TEXTO FORNECIDO:
________________________
Muita gente já reparou nas casas paulistas das décadas de 40 e 50 e os tradicionais pisos de caquinho, predominantemente vermelho, tinham os cacos amarelos e pretos também. A casa dos meus avós era assim.

Pode algo quebrado valer mais que a peça inteira?

Aparentemente não. Mas no Brasil já aconteceu isto, talvez pela primeira vez na história da humanidade. Vamos contar esse mistério.

Foi na década de 40 / 50 do século passado. Voltemos a esse tempo. A cidade de São Paulo era servida por duas indústrias cerâmicas principais. Um dos produtos dessas cerâmicas era um tipo de lajota cerâmica quadrada (algo como 20x20cm) composta por quatro quadrados iguais. Essas lajotas eram produzidas nas cores vermelha (a mais comum e mais barata), amarela e preta. Era usada para piso de residências de classe média ou comércio.

No processo industrial da época, sem maiores preocupações com qualidade, aconteciam muitas quebras e esse material quebrado sem interesse econômico era juntado e enterrado em grandes buracos.
________________________
Registros de uma fonte de dados:
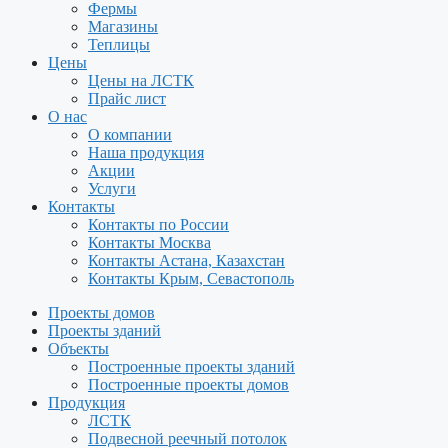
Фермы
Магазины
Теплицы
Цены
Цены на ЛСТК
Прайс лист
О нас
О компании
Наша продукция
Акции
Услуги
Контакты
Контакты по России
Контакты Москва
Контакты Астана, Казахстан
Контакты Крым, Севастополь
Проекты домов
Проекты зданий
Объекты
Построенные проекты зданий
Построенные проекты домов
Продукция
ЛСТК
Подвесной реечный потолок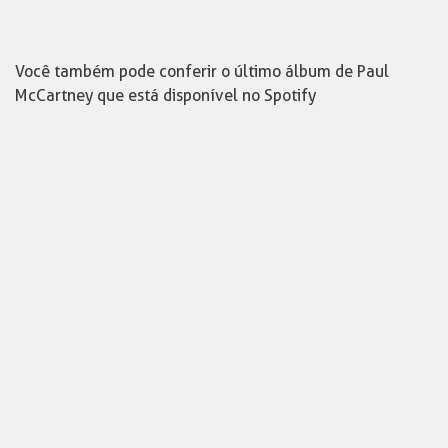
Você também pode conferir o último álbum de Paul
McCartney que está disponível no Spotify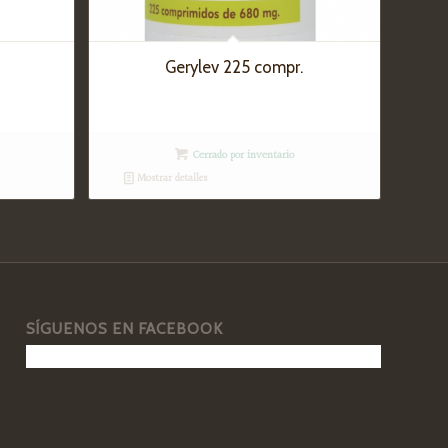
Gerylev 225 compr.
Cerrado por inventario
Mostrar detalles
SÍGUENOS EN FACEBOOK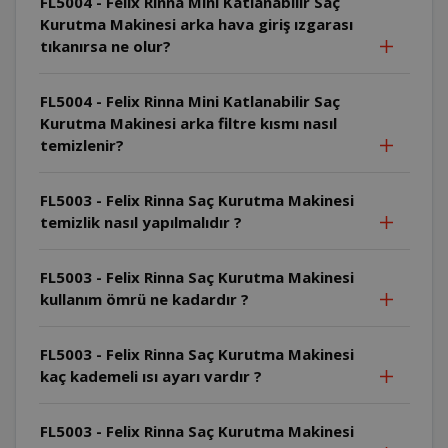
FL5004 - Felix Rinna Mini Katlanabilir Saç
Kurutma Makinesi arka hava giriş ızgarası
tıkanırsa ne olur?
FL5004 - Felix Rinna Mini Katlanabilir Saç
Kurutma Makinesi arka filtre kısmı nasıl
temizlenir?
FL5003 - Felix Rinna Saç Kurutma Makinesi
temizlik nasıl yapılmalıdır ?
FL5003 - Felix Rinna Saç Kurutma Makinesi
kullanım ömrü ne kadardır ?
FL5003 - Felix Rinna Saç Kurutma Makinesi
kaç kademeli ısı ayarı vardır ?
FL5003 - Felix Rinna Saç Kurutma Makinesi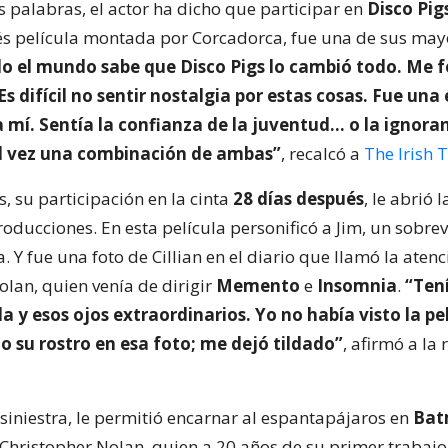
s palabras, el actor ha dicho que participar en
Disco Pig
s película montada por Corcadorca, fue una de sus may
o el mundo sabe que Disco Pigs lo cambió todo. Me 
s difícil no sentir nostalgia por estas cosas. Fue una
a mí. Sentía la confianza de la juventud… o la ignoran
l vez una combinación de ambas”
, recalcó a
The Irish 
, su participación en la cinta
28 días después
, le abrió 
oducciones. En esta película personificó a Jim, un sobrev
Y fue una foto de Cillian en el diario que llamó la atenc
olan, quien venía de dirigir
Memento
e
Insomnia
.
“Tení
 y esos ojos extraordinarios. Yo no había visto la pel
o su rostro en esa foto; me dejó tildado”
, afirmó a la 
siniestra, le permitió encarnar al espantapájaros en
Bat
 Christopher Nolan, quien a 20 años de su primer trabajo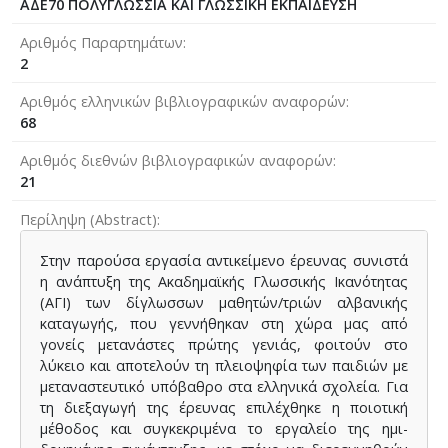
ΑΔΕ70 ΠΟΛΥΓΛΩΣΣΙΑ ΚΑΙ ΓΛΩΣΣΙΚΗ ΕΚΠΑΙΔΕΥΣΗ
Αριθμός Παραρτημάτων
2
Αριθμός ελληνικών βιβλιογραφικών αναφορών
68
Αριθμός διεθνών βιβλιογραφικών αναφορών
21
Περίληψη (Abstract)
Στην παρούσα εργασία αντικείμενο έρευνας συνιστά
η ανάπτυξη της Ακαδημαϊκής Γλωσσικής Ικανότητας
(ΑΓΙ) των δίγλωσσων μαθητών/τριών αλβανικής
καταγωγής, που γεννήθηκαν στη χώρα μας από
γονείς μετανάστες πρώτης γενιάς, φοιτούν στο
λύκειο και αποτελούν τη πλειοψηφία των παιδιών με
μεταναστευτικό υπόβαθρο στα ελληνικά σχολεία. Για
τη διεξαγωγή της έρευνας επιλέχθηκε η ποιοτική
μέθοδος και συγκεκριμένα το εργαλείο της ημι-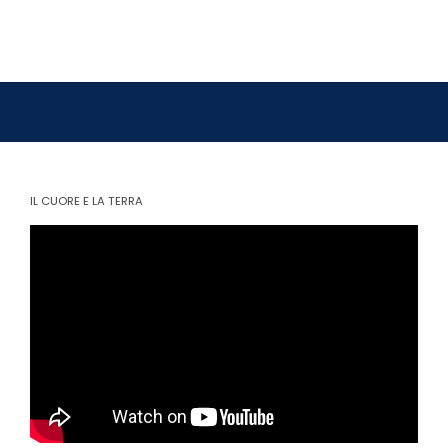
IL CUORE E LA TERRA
________________________
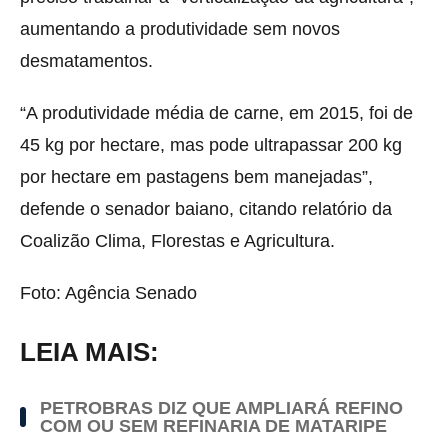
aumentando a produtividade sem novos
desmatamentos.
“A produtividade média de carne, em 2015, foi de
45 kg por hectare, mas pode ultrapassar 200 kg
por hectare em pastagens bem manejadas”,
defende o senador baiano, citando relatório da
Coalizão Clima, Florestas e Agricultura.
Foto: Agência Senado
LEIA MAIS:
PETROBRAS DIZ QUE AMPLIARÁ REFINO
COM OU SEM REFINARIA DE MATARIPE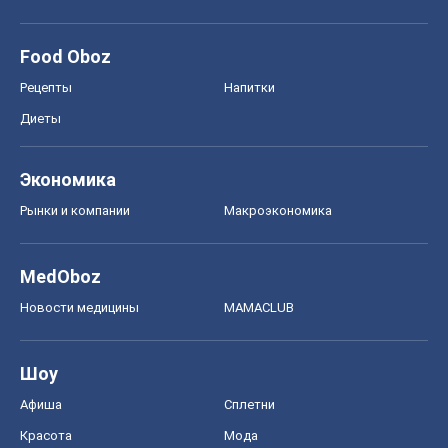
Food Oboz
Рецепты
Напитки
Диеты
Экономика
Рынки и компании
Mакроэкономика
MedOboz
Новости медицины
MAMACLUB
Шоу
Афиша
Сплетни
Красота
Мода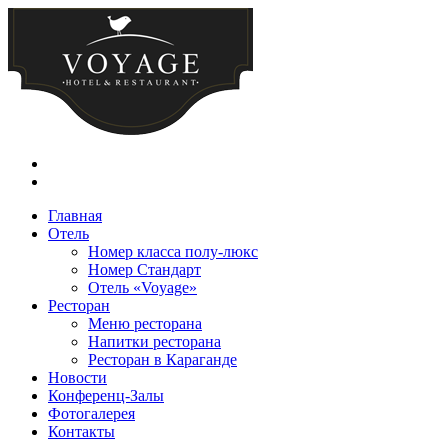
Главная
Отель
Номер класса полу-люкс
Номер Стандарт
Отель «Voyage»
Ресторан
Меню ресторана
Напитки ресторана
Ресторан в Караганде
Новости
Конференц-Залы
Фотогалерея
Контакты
________________________
TAREFAS A CUMPRIR:
(1) Liste as cores em que eram produzidas as lajotas descritas no texto sobre os pisos de caquinho.
(2) Por favor, devolva sem nenhuma alteração o trecho do texto sobre os pisos de caquinho entre "Aparentemente não. Mas" e "em grandes buracos.", inclusive.
As entradas são um material à parte, independente do texto.

RESPOSTAS DADAS:
(1) Vermelha, amarela e preta.

(2)
Aparentemente não. Mas no Brasil já aconteceu isto, talvez pela primeira vez na história da humanidade. Vamos contar esse mistério.

Foi na década de 40 / 50 do século passado. Voltemos a esse tempo. A cidade de São Paulo era servida por duas indústrias cerâmicas principais. Um dos produtos dessas cerâmicas era um tipo de lajota cerâmica quadrada (algo como 20x20cm) composta por quatro quadrados iguais. Essas lajotas eram produzidas nas cores vermelha (a mais comum e mais barata), amarela e preta. Era usada para piso de residências de classe média ou comércio.

No processo industrial da época, sem maiores preocupações com qualidade, aconteciam muitas quebras e esse material quebrado sem interesse econômico era juntado e enterrado em grandes buracos.